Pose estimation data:
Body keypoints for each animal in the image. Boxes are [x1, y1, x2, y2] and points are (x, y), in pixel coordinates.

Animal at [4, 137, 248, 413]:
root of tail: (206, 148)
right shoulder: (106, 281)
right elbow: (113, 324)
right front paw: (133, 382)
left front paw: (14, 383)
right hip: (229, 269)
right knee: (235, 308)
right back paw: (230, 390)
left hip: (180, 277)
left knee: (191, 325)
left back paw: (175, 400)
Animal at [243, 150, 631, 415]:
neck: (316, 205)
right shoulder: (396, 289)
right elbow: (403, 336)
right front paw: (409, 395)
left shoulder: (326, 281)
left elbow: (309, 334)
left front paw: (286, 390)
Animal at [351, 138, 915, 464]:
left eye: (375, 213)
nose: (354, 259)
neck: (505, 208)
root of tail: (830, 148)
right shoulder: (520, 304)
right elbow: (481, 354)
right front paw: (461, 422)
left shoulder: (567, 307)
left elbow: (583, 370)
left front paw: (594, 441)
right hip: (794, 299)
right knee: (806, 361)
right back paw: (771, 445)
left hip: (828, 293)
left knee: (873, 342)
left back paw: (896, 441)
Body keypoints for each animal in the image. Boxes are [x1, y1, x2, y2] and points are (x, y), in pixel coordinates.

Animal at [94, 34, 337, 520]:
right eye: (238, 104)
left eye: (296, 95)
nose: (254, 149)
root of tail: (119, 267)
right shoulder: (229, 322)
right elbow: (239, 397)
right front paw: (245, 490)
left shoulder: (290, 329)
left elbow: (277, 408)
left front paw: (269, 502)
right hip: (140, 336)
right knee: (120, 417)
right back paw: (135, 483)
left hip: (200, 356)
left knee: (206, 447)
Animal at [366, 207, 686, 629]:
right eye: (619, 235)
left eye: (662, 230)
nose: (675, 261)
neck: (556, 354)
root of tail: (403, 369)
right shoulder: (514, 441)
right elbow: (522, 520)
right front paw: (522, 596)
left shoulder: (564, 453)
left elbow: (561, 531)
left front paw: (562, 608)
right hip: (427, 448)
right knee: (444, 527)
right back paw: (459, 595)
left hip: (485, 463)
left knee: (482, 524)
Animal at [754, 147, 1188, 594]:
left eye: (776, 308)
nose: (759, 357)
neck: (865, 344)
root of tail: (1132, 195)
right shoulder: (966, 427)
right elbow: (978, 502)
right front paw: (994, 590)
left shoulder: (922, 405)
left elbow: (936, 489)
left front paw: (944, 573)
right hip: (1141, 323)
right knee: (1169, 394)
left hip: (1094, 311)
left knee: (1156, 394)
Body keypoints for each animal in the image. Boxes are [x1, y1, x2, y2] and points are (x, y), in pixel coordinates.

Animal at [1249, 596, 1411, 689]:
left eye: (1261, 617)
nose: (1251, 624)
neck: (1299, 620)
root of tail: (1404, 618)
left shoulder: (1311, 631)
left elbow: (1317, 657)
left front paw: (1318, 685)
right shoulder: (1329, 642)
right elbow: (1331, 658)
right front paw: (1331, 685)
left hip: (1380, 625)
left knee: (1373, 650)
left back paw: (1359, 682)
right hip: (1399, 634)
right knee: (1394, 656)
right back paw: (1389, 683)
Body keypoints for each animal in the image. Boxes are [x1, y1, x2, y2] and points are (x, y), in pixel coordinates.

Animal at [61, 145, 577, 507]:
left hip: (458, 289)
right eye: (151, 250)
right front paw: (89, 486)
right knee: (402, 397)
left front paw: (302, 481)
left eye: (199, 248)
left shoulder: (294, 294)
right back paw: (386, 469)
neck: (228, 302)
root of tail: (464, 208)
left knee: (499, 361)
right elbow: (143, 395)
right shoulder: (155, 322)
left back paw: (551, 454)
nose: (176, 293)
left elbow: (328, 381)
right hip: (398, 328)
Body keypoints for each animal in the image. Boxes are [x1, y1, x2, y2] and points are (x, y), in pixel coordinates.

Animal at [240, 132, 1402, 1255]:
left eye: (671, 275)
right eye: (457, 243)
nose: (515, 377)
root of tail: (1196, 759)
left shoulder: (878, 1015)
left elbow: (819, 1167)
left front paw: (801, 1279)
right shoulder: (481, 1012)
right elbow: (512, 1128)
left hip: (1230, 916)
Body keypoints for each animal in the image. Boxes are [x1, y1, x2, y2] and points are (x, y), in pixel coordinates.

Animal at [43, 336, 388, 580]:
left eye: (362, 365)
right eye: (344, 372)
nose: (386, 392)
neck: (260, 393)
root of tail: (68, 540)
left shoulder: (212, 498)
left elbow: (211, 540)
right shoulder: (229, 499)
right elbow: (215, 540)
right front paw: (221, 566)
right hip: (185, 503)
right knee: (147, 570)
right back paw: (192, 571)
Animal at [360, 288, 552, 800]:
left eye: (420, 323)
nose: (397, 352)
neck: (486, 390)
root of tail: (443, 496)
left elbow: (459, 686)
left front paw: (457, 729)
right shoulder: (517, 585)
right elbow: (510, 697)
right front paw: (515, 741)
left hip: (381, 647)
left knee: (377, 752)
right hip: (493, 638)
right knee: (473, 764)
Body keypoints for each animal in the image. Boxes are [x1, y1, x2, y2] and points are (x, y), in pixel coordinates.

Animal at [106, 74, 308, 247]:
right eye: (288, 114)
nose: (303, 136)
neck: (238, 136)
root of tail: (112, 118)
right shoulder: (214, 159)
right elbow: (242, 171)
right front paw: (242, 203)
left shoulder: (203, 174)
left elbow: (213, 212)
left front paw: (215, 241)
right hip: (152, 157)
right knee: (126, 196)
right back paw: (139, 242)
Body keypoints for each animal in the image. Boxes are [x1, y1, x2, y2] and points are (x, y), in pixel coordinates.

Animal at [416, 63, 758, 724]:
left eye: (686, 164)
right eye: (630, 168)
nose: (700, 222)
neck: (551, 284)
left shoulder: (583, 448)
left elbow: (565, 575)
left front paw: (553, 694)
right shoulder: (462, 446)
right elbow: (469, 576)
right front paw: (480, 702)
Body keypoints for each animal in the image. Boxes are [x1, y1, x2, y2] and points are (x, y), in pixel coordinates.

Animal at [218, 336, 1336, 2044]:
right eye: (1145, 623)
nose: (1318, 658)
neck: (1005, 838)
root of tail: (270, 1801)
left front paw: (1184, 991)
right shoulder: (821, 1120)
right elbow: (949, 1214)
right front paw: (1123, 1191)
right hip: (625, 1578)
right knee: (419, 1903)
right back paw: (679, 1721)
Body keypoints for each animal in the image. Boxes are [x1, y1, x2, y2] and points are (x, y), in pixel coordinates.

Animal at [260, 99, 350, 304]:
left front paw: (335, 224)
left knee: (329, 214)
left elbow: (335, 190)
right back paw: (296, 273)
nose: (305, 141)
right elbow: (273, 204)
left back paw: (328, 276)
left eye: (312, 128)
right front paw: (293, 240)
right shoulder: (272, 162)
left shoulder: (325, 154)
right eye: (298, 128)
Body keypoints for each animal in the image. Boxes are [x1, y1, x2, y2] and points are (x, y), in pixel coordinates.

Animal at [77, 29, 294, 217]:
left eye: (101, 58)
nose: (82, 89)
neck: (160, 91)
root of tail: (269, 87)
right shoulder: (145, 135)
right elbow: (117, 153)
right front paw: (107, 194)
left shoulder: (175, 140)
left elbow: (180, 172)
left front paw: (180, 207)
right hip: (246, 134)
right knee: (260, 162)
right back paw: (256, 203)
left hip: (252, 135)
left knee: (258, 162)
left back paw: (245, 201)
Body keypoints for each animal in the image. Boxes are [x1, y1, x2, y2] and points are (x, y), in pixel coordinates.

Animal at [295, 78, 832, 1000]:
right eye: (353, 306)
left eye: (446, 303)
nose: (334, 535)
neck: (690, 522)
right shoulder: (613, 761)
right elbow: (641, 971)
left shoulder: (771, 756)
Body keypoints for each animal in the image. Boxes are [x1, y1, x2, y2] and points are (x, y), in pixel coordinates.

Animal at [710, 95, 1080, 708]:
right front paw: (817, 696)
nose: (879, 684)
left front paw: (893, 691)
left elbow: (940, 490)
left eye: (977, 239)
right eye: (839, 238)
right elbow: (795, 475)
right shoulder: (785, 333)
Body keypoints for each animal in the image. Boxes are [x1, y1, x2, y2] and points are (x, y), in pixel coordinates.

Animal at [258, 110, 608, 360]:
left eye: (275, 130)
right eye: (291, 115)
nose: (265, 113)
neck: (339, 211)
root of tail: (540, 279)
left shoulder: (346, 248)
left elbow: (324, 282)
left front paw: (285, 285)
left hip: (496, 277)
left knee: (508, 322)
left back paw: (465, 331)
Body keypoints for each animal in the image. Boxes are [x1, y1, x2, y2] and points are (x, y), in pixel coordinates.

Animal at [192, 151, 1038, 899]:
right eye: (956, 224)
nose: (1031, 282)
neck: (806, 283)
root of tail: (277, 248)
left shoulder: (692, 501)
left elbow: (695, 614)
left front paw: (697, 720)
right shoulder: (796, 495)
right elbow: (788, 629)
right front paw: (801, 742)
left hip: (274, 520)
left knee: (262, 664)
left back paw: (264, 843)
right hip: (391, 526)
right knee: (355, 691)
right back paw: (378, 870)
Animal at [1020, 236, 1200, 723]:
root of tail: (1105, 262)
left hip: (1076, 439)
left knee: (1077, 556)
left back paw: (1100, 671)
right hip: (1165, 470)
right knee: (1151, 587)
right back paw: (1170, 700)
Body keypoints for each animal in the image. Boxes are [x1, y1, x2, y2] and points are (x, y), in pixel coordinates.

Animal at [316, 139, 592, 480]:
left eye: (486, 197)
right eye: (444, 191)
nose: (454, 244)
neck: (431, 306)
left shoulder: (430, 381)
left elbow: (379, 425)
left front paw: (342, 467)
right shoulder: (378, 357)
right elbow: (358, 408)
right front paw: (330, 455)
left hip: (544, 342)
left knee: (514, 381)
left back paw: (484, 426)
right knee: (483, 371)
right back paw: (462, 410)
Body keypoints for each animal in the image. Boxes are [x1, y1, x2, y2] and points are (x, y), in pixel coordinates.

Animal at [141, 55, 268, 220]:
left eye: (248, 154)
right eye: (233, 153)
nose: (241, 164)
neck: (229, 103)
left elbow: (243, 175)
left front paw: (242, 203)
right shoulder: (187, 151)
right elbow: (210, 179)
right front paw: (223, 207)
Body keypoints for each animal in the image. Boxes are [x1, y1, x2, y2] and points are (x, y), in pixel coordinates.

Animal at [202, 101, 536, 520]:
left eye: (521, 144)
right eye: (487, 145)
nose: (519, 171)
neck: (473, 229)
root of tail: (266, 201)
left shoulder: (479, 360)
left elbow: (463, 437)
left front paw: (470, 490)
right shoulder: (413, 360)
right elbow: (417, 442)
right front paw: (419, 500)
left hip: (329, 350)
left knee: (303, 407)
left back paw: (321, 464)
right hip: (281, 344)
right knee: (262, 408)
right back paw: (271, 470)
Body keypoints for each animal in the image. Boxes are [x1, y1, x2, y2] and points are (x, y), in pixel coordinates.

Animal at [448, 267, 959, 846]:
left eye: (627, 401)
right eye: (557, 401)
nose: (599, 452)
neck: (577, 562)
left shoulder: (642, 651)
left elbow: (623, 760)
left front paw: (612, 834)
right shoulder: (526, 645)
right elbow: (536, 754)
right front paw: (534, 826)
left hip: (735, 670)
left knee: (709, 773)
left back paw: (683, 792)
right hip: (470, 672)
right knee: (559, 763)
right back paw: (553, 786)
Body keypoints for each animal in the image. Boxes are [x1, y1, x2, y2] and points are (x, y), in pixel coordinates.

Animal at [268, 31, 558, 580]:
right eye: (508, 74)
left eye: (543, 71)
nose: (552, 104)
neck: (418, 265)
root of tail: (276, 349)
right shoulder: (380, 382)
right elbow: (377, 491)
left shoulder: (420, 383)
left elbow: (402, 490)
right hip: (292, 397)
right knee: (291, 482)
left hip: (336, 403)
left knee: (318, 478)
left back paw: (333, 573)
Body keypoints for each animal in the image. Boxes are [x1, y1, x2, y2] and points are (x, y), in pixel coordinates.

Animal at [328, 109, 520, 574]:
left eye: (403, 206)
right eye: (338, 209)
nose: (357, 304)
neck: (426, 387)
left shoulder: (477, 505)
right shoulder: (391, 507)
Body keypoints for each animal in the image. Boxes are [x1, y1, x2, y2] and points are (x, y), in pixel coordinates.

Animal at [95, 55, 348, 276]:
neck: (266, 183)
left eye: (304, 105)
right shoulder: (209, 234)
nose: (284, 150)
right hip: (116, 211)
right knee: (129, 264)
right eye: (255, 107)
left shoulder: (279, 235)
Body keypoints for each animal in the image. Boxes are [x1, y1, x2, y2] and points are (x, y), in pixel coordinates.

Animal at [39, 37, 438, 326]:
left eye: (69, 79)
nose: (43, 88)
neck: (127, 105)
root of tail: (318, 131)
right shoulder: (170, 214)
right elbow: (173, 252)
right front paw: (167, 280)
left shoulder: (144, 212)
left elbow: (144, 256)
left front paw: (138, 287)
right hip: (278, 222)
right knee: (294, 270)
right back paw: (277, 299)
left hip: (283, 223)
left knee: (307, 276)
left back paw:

▸ **Task brief**
Using the entries above, give back exactly the line containing "left eye: (543, 71)", the line containing "left hip: (336, 403)", and every line between them, and nothing else.

▸ **Expected answer**
left eye: (543, 71)
nose: (552, 104)
neck: (418, 265)
root of tail: (276, 349)
right shoulder: (380, 382)
right elbow: (377, 491)
left shoulder: (420, 383)
left elbow: (402, 490)
right hip: (292, 397)
right knee: (291, 482)
left hip: (336, 403)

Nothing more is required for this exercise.